On the University of Texas campus, the Blanton Museum of Art is an impressive collection of art that ranges from ancient to European paintings to Modern art. The biggest treasure in this trove is the Suida-Manning Collection, more than 700 works by Poussin, Veronese, Rubens, Tiepolo, Boucher, Correggio and other artists of the 14th to 18th centuries.
If looking at great art has put you in a buying mood, the city has a vibrant gallery scene (visit www.artaustin.org for more information). Established in 1965, Gallery Shoal Creek’s collection includes Impressionist landscapes and Contemporary Expressionism; favorites are figurative painter Milt Kobayashi and Surrealist Rene Alvarado, named Texas State Artist in 2009.
Four other galleries are within walking distance of each other on W. 6th St. You’ll see works by Texas artists at Wally Workman Gallery that range from Will Klemm’s dreamlike landscapes to Angie Renfro’s interpretations of the overlooked in the stark Texas landscape. Stephen L. Clark Gallery specializes in fine art photography and represents Kate Breakey, whose Small Deaths images of richly colored dead and decaying birds have become iconic. Clarke also represents William D. Wittliff, who wrote the screenplay for Lonesome Dove, but took photographs of the miniseries as it was filmed.

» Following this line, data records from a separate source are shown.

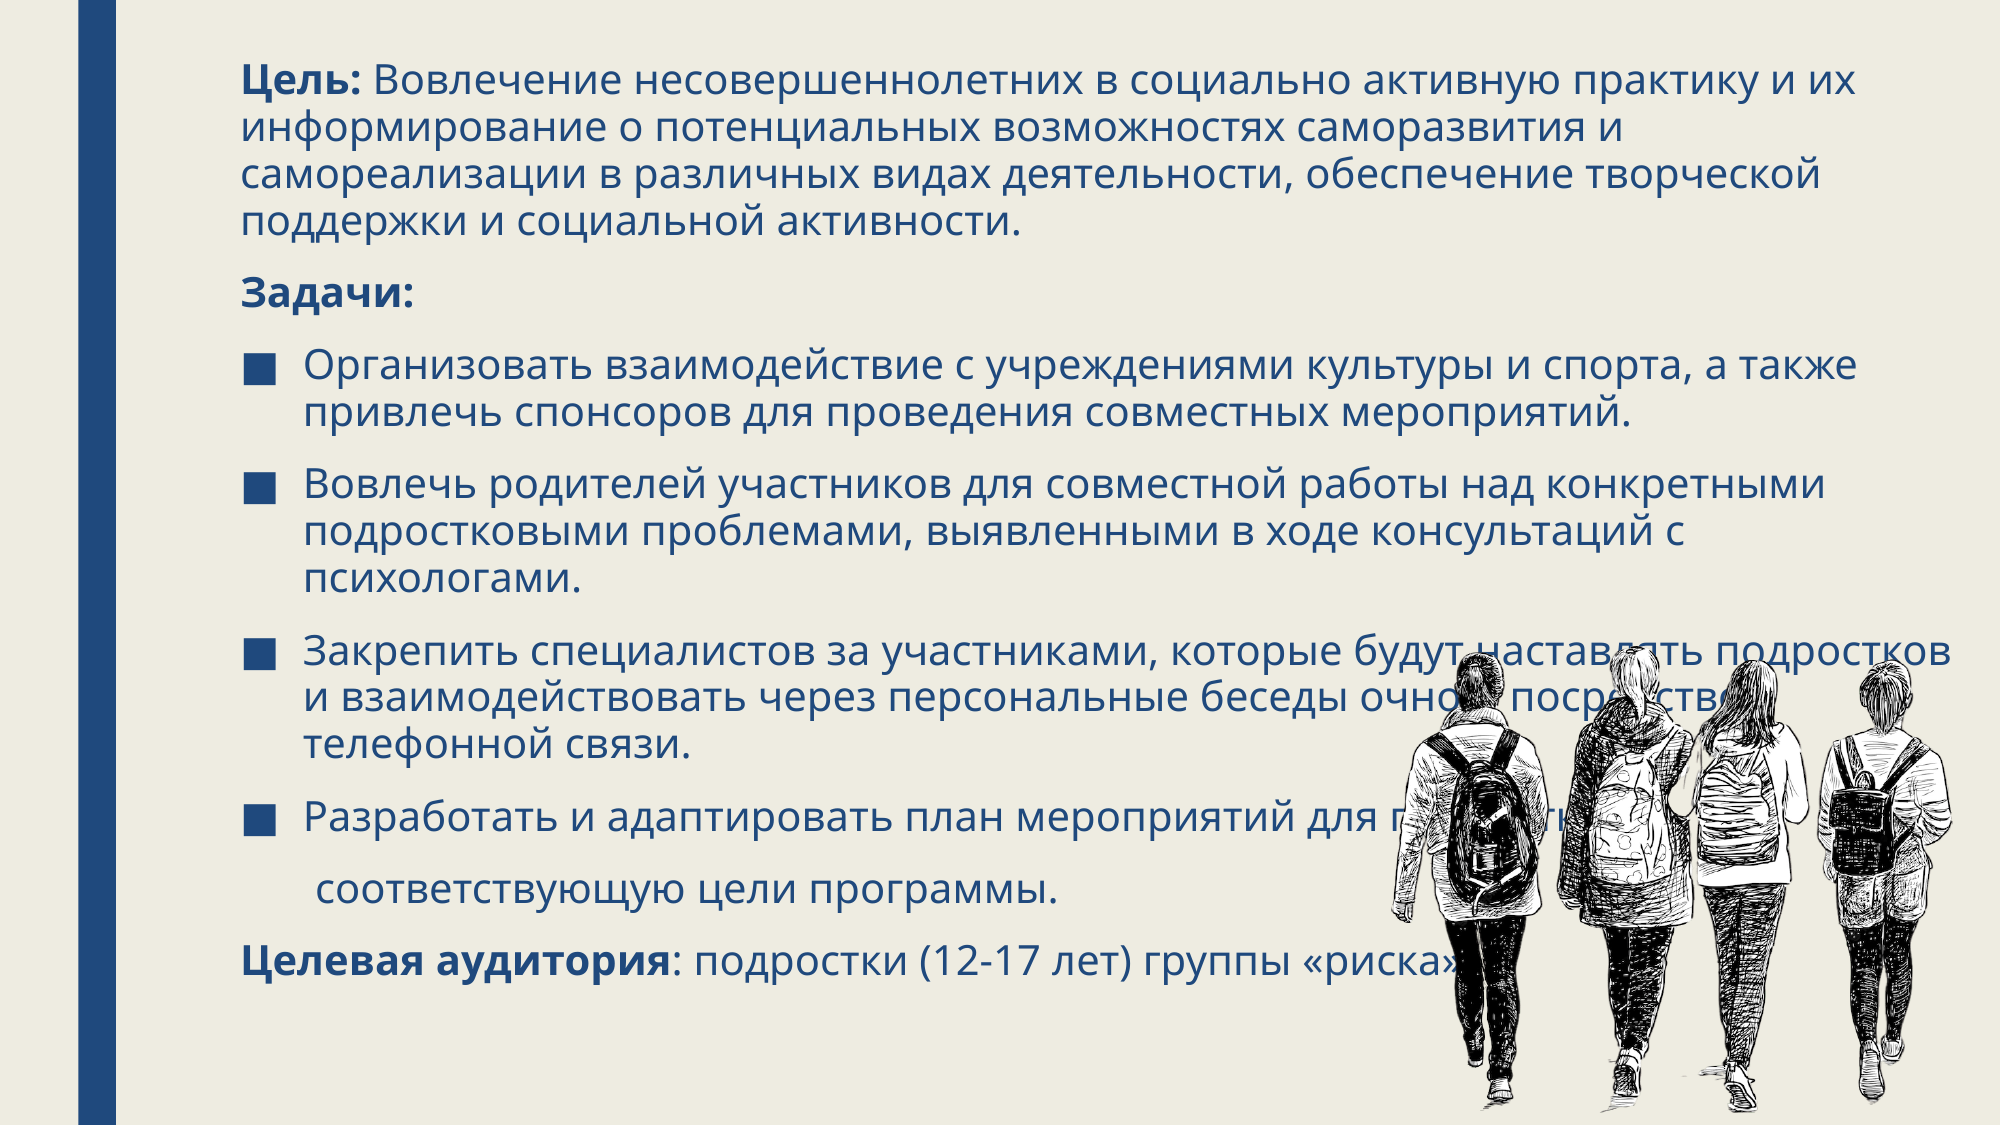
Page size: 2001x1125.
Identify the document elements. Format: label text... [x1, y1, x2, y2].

list Цель: Вовлечение несовершеннолетних в социально активную практику и их информирование о потенциальных возможностях саморазвития и самореализации в различных видах деятельности, обеспечение творческой поддержки и социальной активности. Задачи: Организовать взаимодействие с учреждениями культуры и спорта, а также привлечь спонсоров для проведения совместных мероприятий. Вовлечь родителей участников для совместной работы над конкретными подростковыми проблемами, выявленными в ходе консультаций с психологами. Закрепить специалистов за участниками, которые будут наставлять подростков и взаимодействовать через персональные беседы очно и посредством телефонной связи. Разработать и адаптировать план мероприятий для подростков, соответствующую цели программы. Целевая аудитория: подростки (12-17 лет) группы «риска» [225, 48, 1980, 1077]
picture [1390, 646, 1953, 1125]
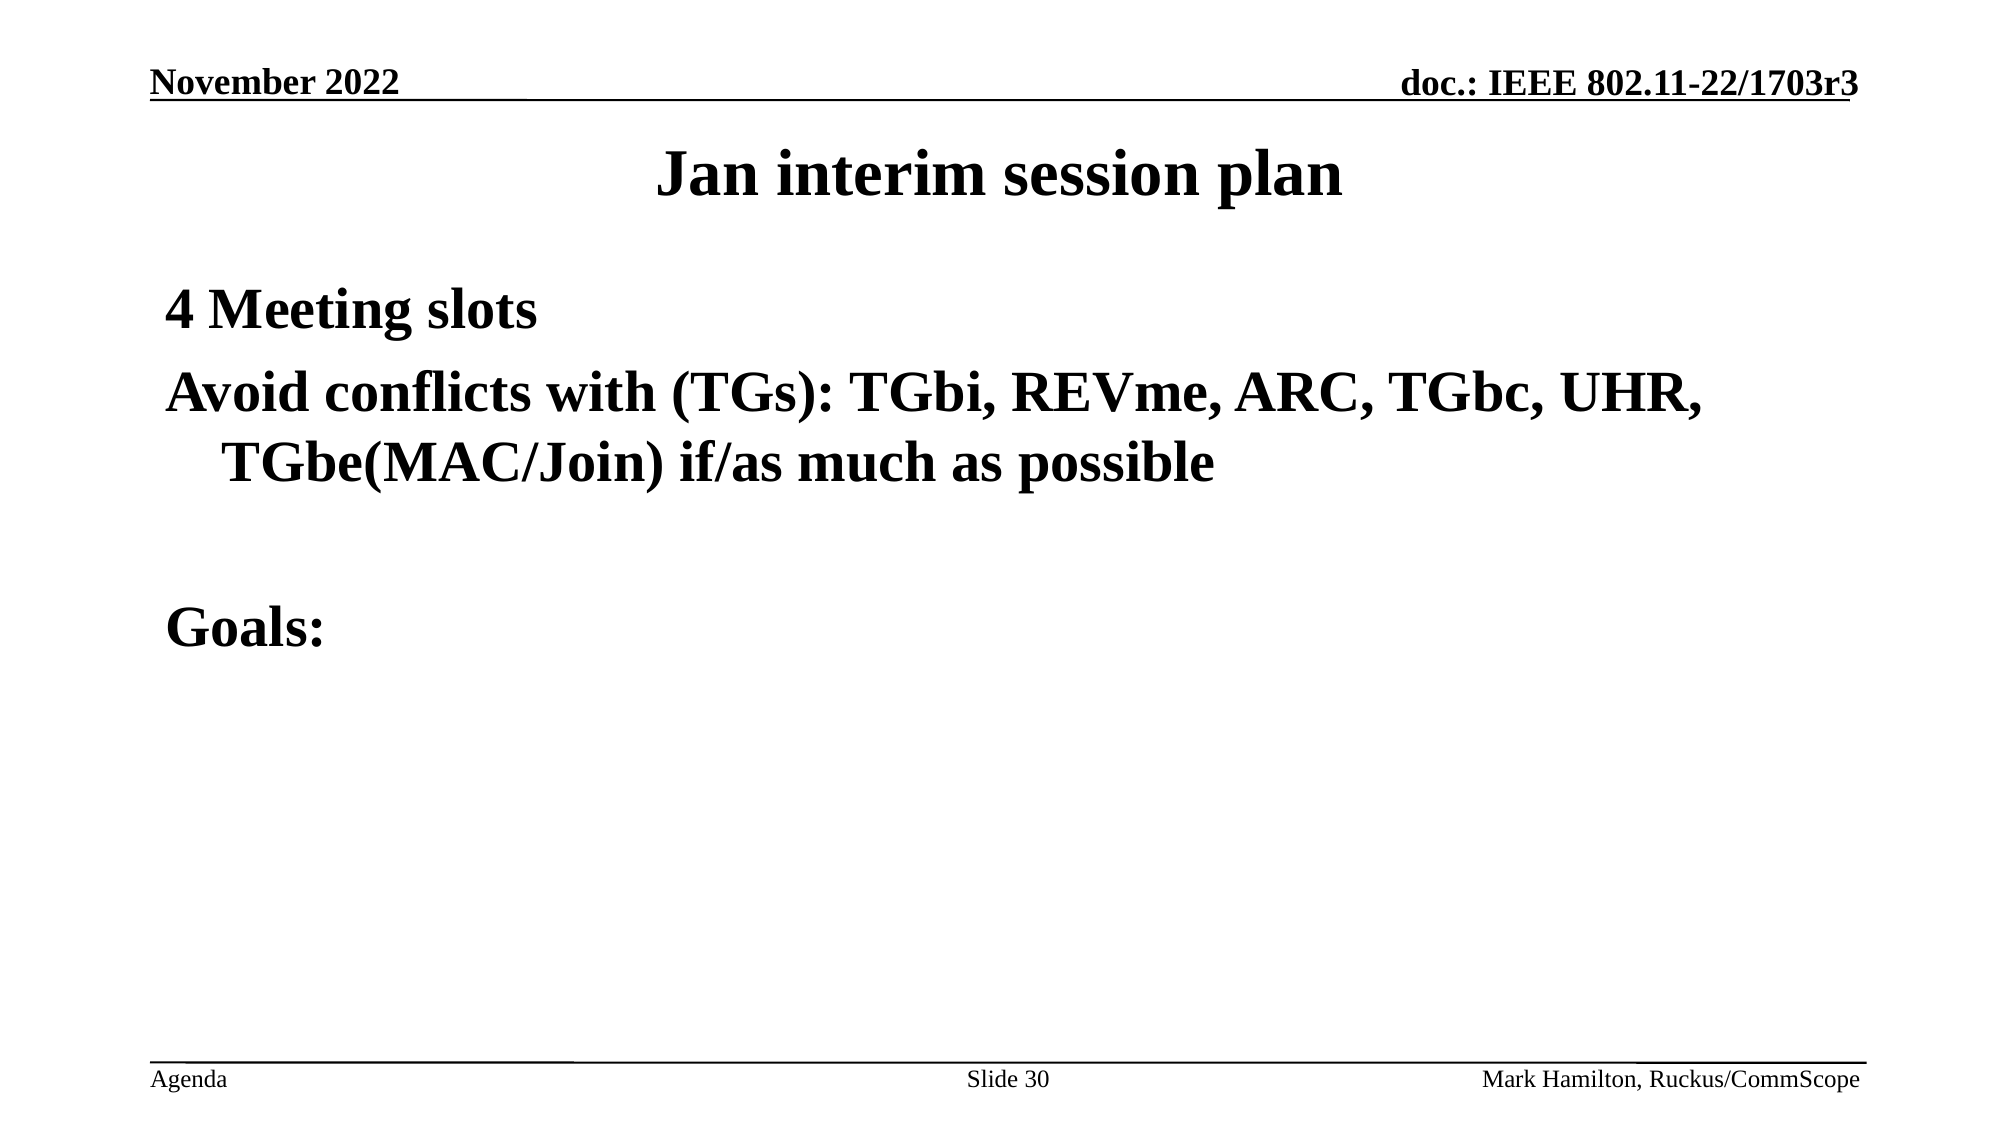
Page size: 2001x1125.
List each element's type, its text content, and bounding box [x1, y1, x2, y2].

title Jan interim session plan [149, 112, 1850, 226]
slide_number Slide 30 [950, 1061, 1067, 1123]
list 4 Meeting slots Avoid conflicts with (TGs): TGbi, REVme, ARC, TGbc, UHR, TGbe(MAC/Join) if/as much as possible Goals: [149, 262, 1850, 938]
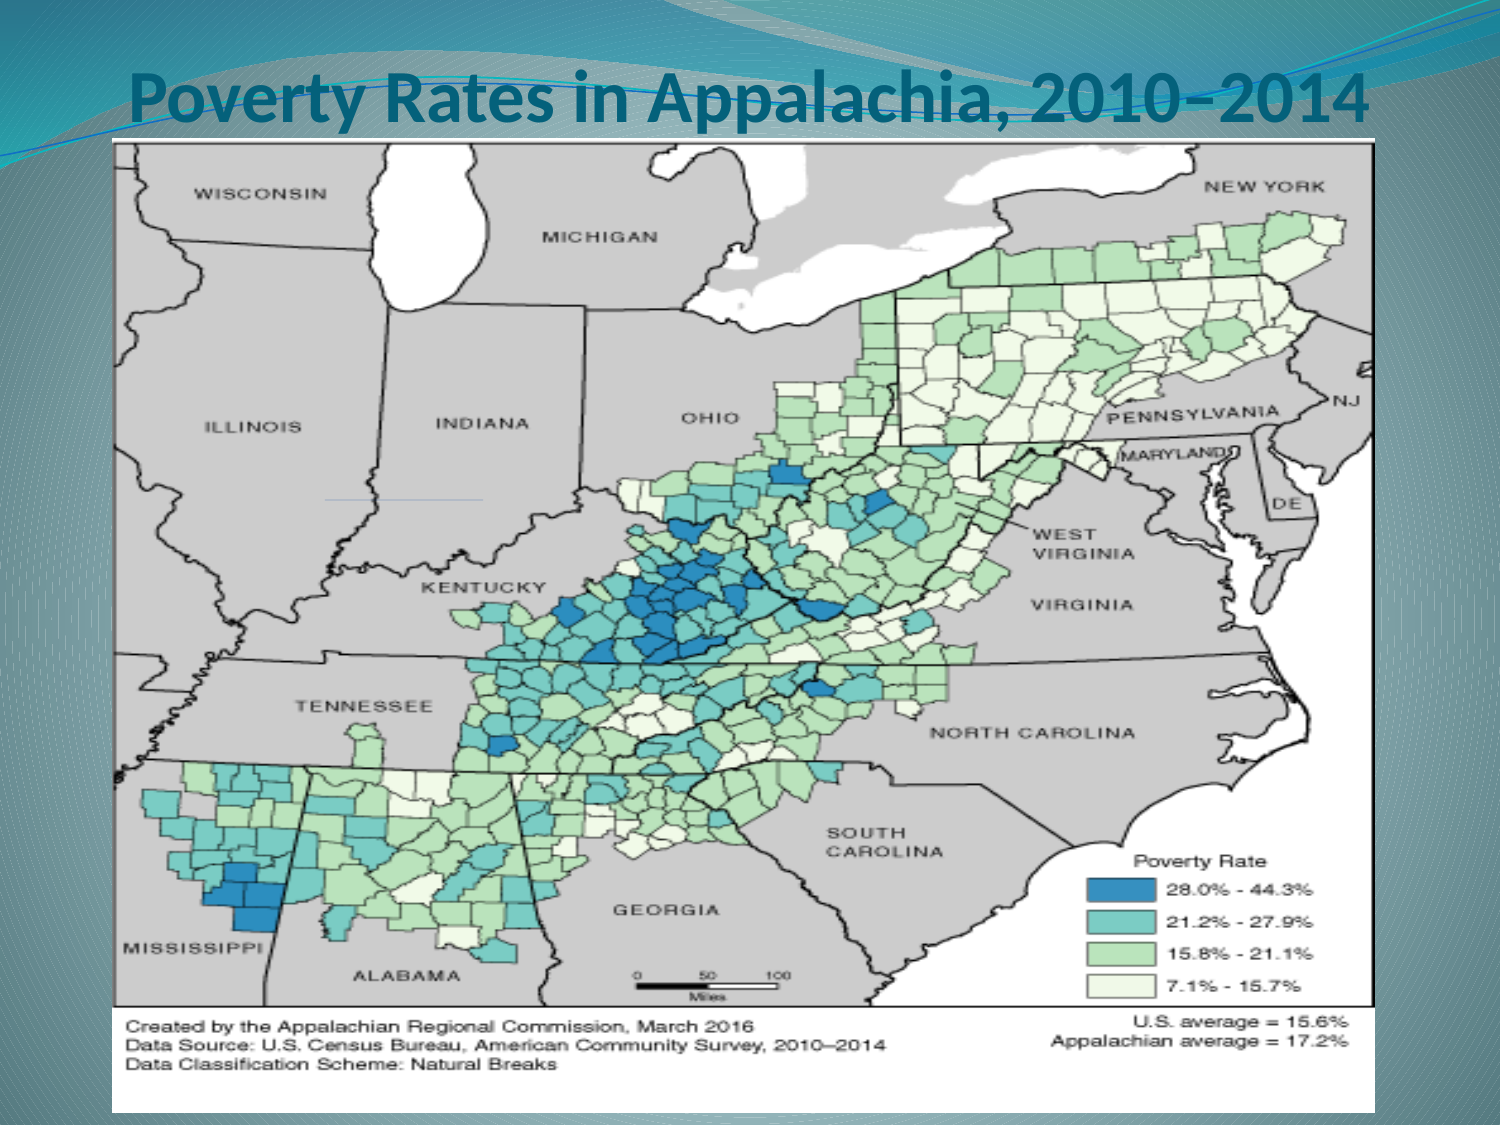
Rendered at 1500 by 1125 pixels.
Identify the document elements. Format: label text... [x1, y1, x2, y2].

title Poverty Rates in Appalachia, 2010–2014 [75, 37, 1425, 138]
picture [112, 138, 1376, 1113]
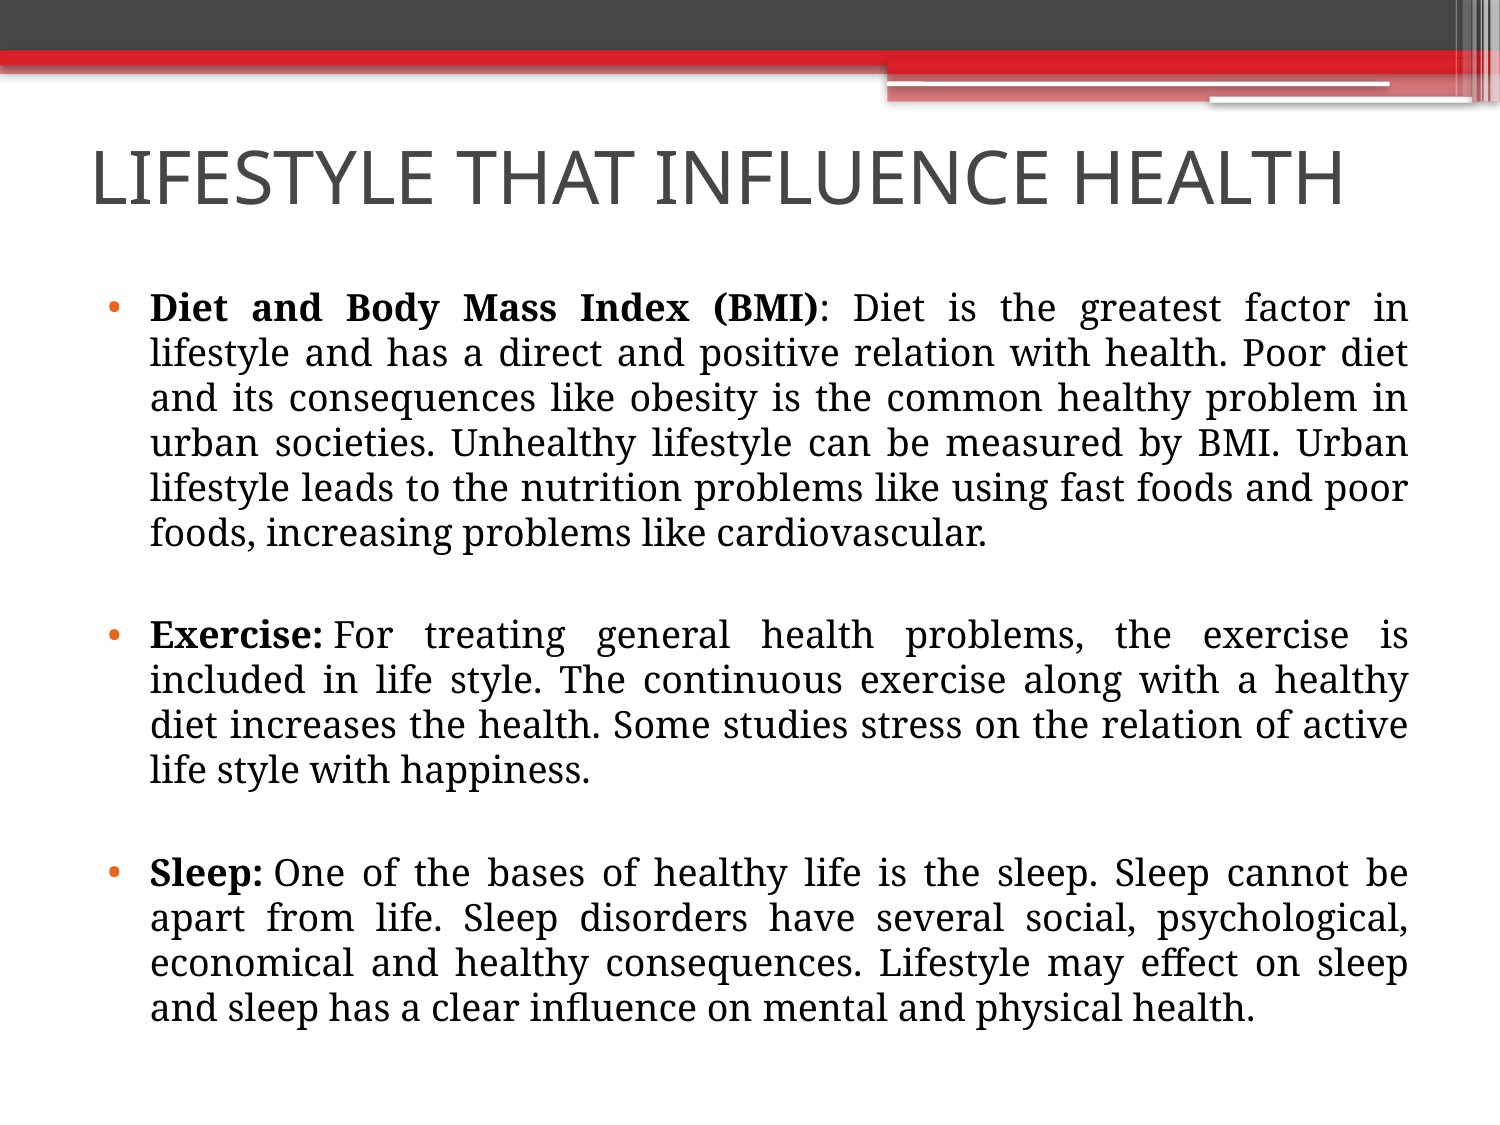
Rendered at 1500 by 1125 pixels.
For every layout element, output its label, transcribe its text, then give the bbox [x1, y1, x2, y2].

title LIFESTYLE THAT INFLUENCE HEALTH [75, 87, 1425, 224]
list Diet and Body Mass Index (BMI): Diet is the greatest factor in lifestyle and has a direct and positive relation with health. Poor diet and its consequences like obesity is the common healthy problem in urban societies. Unhealthy lifestyle can be measured by BMI. Urban lifestyle leads to the nutrition problems like using fast foods and poor foods, increasing problems like cardiovascular. Exercise: For treating general health problems, the exercise is included in life style. The continuous exercise along with a healthy diet increases the health. Some studies stress on the relation of active life style with happiness. Sleep: One of the bases of healthy life is the sleep. Sleep cannot be apart from life. Sleep disorders have several social, psychological, economical and healthy consequences. Lifestyle may effect on sleep and sleep has a clear influence on mental and physical health. [75, 224, 1425, 935]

Just down the street at the Russell Collection, you can pick up a Rembrandt etching or a little something by Salvador Dali; works by the late local sculptor Charles Umlauf can be found here, including his head study of Farrah Fawcett. If there’s one art form that’s identifiable with Texas, it’s the bluebonnet painting. The cliché versions are everywhere, but you can find good ones at Capital Fine Art, which also has access to mid-century Texas Modernist paintings.
Now that you’ve run around Lady Bird Lake, listened to music, viewed great art and chowed down on beef ribs, you might be looking for a place to take a breather. You’ll be in the lap of luxury at the Four Seasons. The Austin outpost is located to take advantage of the central business district as well as Lady Bird Lake and the hike-and-bike trail. The hotel also overlooks the bridge where the world’s largest population of Mexican free-tail bats reside — view their graceful exodus nightly while dining on the terrace outside the hotel’s award-winning restaurant, Trio.
At the upper end of the lake, Lake Austin Spa and Resort is a 15-minute drive west of town. The first thing you need to know about this serene 20-acre, 40-room resort is that it is the only destination spa in the world to be named to Condé Nast Traveler’s Platinum Circle. This lakeside compound rewards guests with the services of a first-class spa and a chef who prepares fresh cuisine from the resort’s organic gardens. The spa is open to the public and it’s fun to make a day of it. But the resort will always beckon with its vacation packages, three meals daily, fitness activities and three pools.
The W Hotel, a 37-story high-rise in the middle of Austin’s artsy Second Street District and next door to the Austin City Limits Live studio, opened in 2010. There’s always great people-watching: Either the guests who like the Living Room Lounge, with its collection of 8,000 albums, or the performers hanging around after a show. Locals such as Alejandro Escovedo and Willie Nelson sing here, and so do Diana Krall and Tony Bennett. Rooms are stylishly decorated in Boho-Austin style — a little Moroccan pouf to set your feet up awaits next to a red velvet sectional and pert robin’s egg blue pillows. These soothing amenities will come in handy, too, because tomorrow offers another excuse to have a good time in a city that’s always full of fun.
Austin’s restaurant scene thrives, and the options are many, from gourmet to barbecue to the popular food trailers located on S. Congress Ave and also on S. 1st St.
The iconic Pennybacker Bridge spans Lake Austin and connects the north and south sections of the scenic Capital of Texas Highway.